BUDDING rap and contemporary hip-hop artist Muranji has released a new EP aimed at taking his musical career to the next level.
The collection of four songs is named Twende, which translates to ‘let’s go’ in Muranji’s first language Swahili – a reference to his lofty ambitions.
“The cover art for the EP is a map if you look closely,” he says. “It’s meant to be a representation, not a specific single place, and it means let’s go to all these different places.”
Muranji says Twende showcases his musical versatility and ability to work across a range of sub-genres within rap and hip-hop.
“Twende shares my experimental tracks branching over different genres and styles,” he says. “Anything that comes to mind or inspires me is what I’m going with. I can’t stick to one rigid sub-genre of music at the end of the day. I don’t think I’m meant to.”
Muranji’s EP kicks off with the experimental song Do Dat featuring fellow Perth artist Kufre.
“It was an experiment with a new kind of beat and a new kind of flow,” Muranji says. “It’s supposed to be fun and light-hearted. This was the first track I decided not to think too much about what we were saying and instead just have fun with the beat.”
The second track Bombay Luv experiments with blending genres and creating a complex soundscape.
“Bombay Luv taps into Afrobeat fused with hip-hop and rap,” Muranji says. “It’s a love song, inspired by a real story from a work colleague. She used to tell me how much she’d argue with her boyfriend and that they didn’t get to see each other a lot.
“I think the story is relatable.” Muranji says he spent time playing with different sounds and techniques and used this project to fine tune his skills.
“It’s really about putting in the work,” he says. “The talent alone isn’t what’s going to help you to get where you want to be.”

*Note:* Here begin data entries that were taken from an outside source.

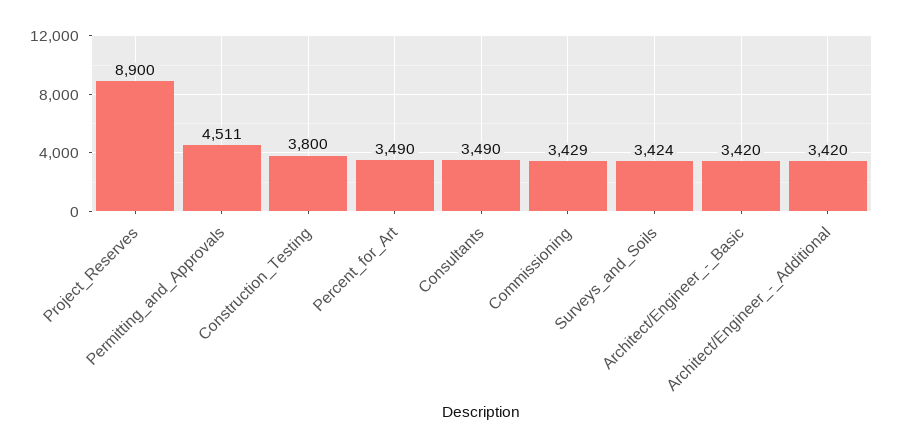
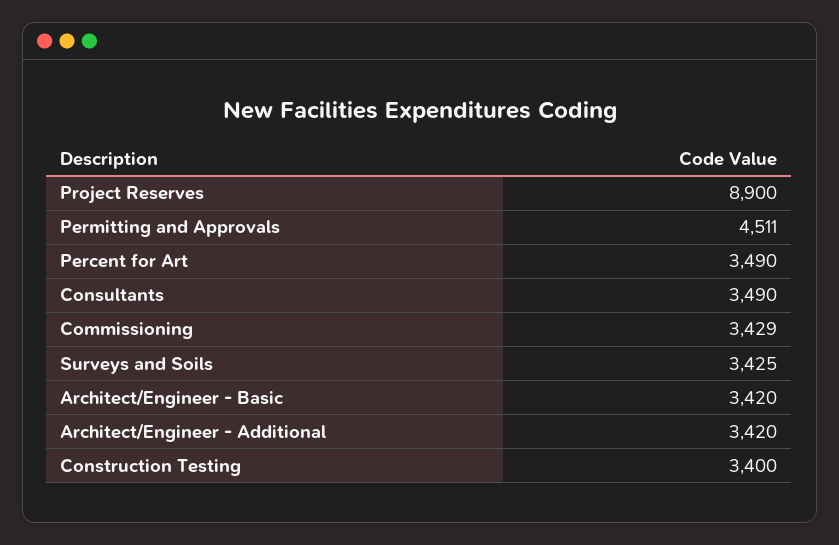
  {
    "Project_Reserves": 8900,
    "Permitting_and_Approvals": 4511,
-   "Construction_Testing": 3800,
+   "Construction_Testing": 3400,
    "Percent_for_Art": 3490,
    "Consultants": 3490,
    "Commissioning": 3429,
-   "Surveys_and_Soils": 3424,
+   "Surveys_and_Soils": 3425,
    "Architect/Engineer_-_Basic": 3420,
    "Architect/Engineer_-_Additional": 3420
  }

Muranji admits he has been hesitant and uncertain with his music career in the past, even taking to Instagram, saying, “Thank you for letting me grow at my own pace, still in progress, but damn what a journey so far.”
The third track in Twende is called Wasiwasi, which translates to ‘doubt’ in Swahili.
“I had a lot of doubt and eventually I’ve realised, ‘hey you know what, I am actually good at [making music]’.”
Twende ends with Tapped In, a song Muranji describes as; “an essence of trippy but still hip-hop. I wanted this song to sound dreamy, outer space and ethereal.”
Muranji mixed and mastered all four songs himself and says there must be a balance of perfectionism and acceptance when making music.
“My key word for this year is stamina. I’m going to keep traction, post lyrical videos, one or two music videos and then another surprise is coming after that,” he says.